Wednesday, April 17, 2019

Anglican Holy Week

A visitor asks a pertinent question:
I've never been to an Anglican or Episcopal service so I know absolutely nothing about the liturgy. But since this is Holy Week, I was wondering what type of liturgies are celebrated. For the RC Holy Thursday ends with exposition of the Eucharist ending at midnight. Obviously, that wouldn't have been possible in the Anglican tradition because the Eucharist is a symbol (I'm assuming).

Do the those worshipping in the Ordinariate that aren't cradle RCers believe that the Eucharist is indeed the Body & Blood of Our Lord?

I've assumed that the Ordinariate is made up of those that are unhappy with the way the Anglican church was going with social issues (women priest, etc)---judgmental of me, I know. If they had believed in the Real Presence wouldn't they have become RC?

I also wonder how confession is done in the Ordinariate. I'm assuming that there can't be a rite from the Anglicans. Do Anglicans confess to their priests?

This goes to the issues at the heart of the Anglican outreach project. For starters, the Episcopalian 1979 Book of Common Prayer, which is available on line, has Proper Liturgies for Special Days that track fairly well with Catholic liturgies. But there are gotchas related to the uncertainties the visitor has as to what Anglicans actually believe.

There's never been an Anglican equivalent of the Baltimore Catechism, and certainly no equivalent of the current CCC, so you won't find any section on the Real Presence or anything like it. The closest equivalent is the Thirty-Nine Articles of Religion of the Church of England. I find the Wikipedia entry overdetailed while missing certain important points, but it's convenient.

[U]pon the coronation of Elizabeth I and the re-establishment of the Church of England as separate from the Roman Catholic Church, the Thirty-nine Articles of Religion were initiated by the Convocation of 1563, under the direction of Matthew Parker, the Archbishop of Canterbury. The articles pulled back from some of the more extreme Calvinist thinking and created the peculiar English reformed doctrine.

The Thirty-nine Articles were finalised in 1571, and incorporated into the Book of Common Prayer.

The spelling makes it plain that this is a Church of England perspective. The 1979 TEC Book of Common Prayer removed the Articles from the main body of the book and placed them (with the Athanasian Creed) into a new section called "Historical Documents of the Church". This is probably a realistic reflection of historical developments. Several of the Articles that cover the sacraments are in fact radically anti-Catholic. For instance:
XXV. Of the Sacraments.

. . . The Sacraments were not ordained of Christ to be gazed upon, or to be carried about, but that we should duly use them. . . .

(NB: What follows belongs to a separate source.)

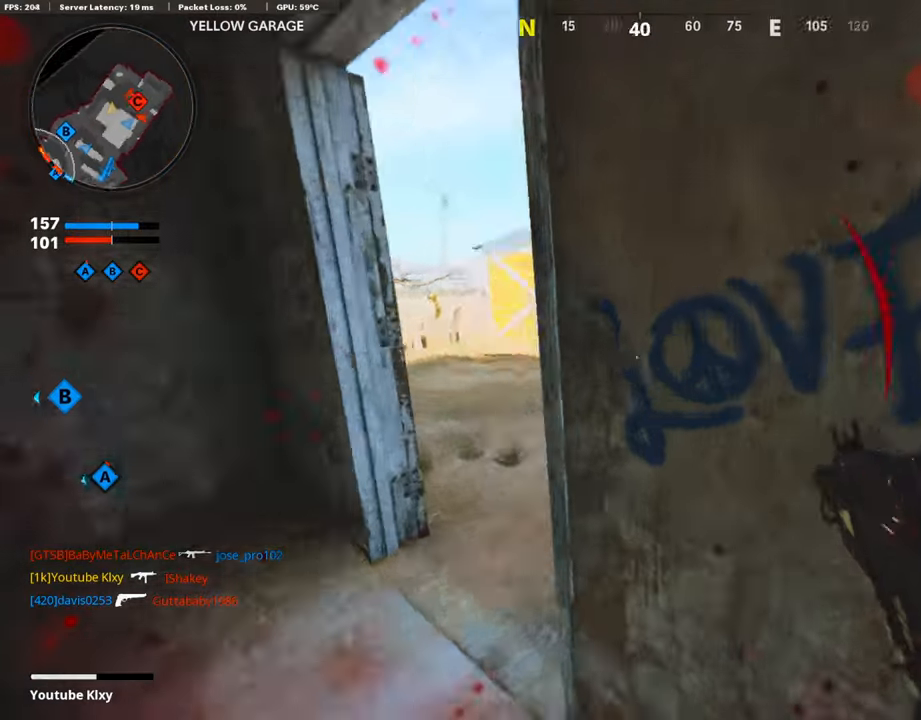
{"buttons": ["L1"], "left_stick": "up-left", "right_stick": "right", "events": [[84, "L3", "up"], [101, "right_stick", "center"], [152, "L1", "down"], [185, "right_stick", "right"], [404, "left_stick", "up-left"]]}
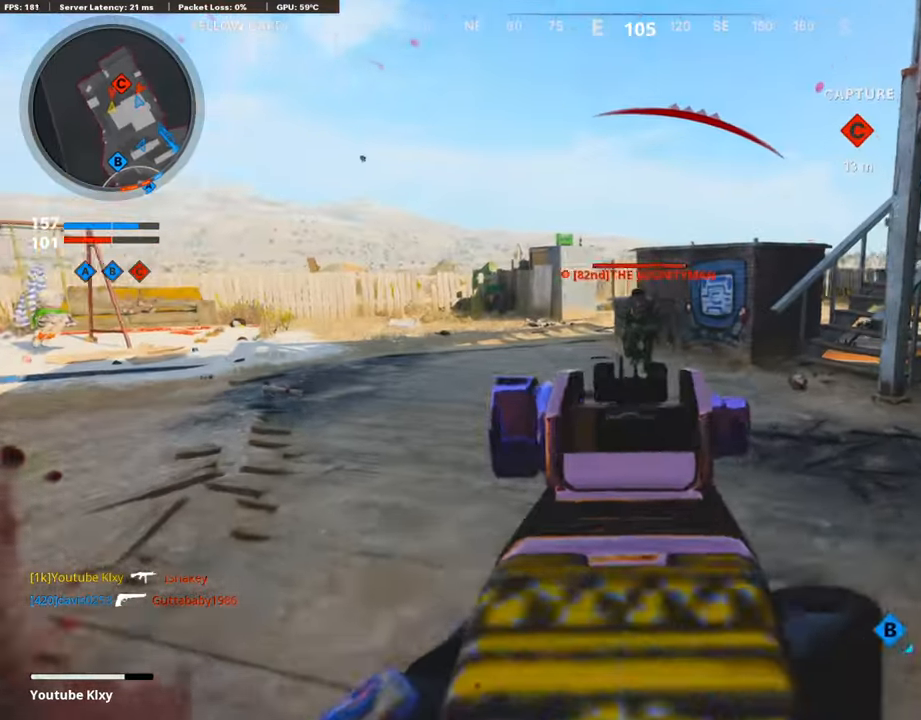
{"buttons": ["L1"], "left_stick": "up-left", "right_stick": "center", "events": [[34, "right_stick", "up"], [67, "R1", "down"], [185, "R1", "up"], [252, "R1", "down"], [286, "right_stick", "right"], [336, "R1", "up"], [336, "right_stick", "center"], [403, "R1", "down"], [488, "R1", "up"]]}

XXVIII. Of the Lord's Supper.

. . . Transubstantiation (or the change of the substance of Bread and Wine) in the Supper of the Lord, cannot be proved by Holy Writ; but is repugnant to the plain words of Scripture, overthroweth the nature of a Sacrament, and hath given occasion to many superstitions. . . .

However, these views were never more than loosely enforced, primarily via the Test Acts, which denied public office to non-Anglicans until they were repealed in 1828. On one hand, for the US BCP to place them among "historical documents of the Church" indicates that they are doctrinally now a dead letter -- except for low-church Anglicans, who frequently cite the Articles as continuing to define the divide between low-church and high-church.

But this leaves open the question of whether high-church Anglicans actually endorse the Catholic view of the Real Presence. The 1979 BCP contains this rubric in the Maundy Thursday liturgy:

Where it is desired to administer Holy Communion from the reserved Sacrament on Good Friday, the Sacrament for that purpose is consecrated at this service.
Reserving the Sacrament at all would be a violation of the Articles, but it's provided for here, "where it is desired", which allows parishes that object not to do it. But even if the celebrant does it, what does that mean? Even high-church Episcopalians may simply feel this is wonderfully quaint, along with the foot washing and such, and not pay much mind to the Real Presence. In fact, they'd almost certainly regard anyone who asked them about the issue too closely as gauche.

So the preference is one of style, and that makes it a very close cousin to wearing chapel veils at Catholic mass -- a form of supererogation for Episcopalians, for whom belief in the Real Presence is purely optional, and traddy Catholics, for whom chapel veils are never actually required, notwithstanding having baskets in back for everyone to take one suggests that, at least at that parish, they're compulsory.

The difficulty with Anglicanism is this accretion of vague belief, the sense that everything is optional, and that it's primarily a matter of style. On one hand, Anglicans themselves see Catholicism is basically foreign to this view, and they've stayed away from Anglicanorum coetibus. On the other, the focus on ostentatious style over substance has apparently had its own appeal to the traddies.

Regarding confession, while Anglicanism does recognize all seven Catholic sacraments, confession is seldom practiced, and very few Episcopalian naves have confessionals. An Episcopalian priest would have no training, either in moral theology or practical advice, on how to do the sacrament. This is only one reason I would never go near an ordinariate parish.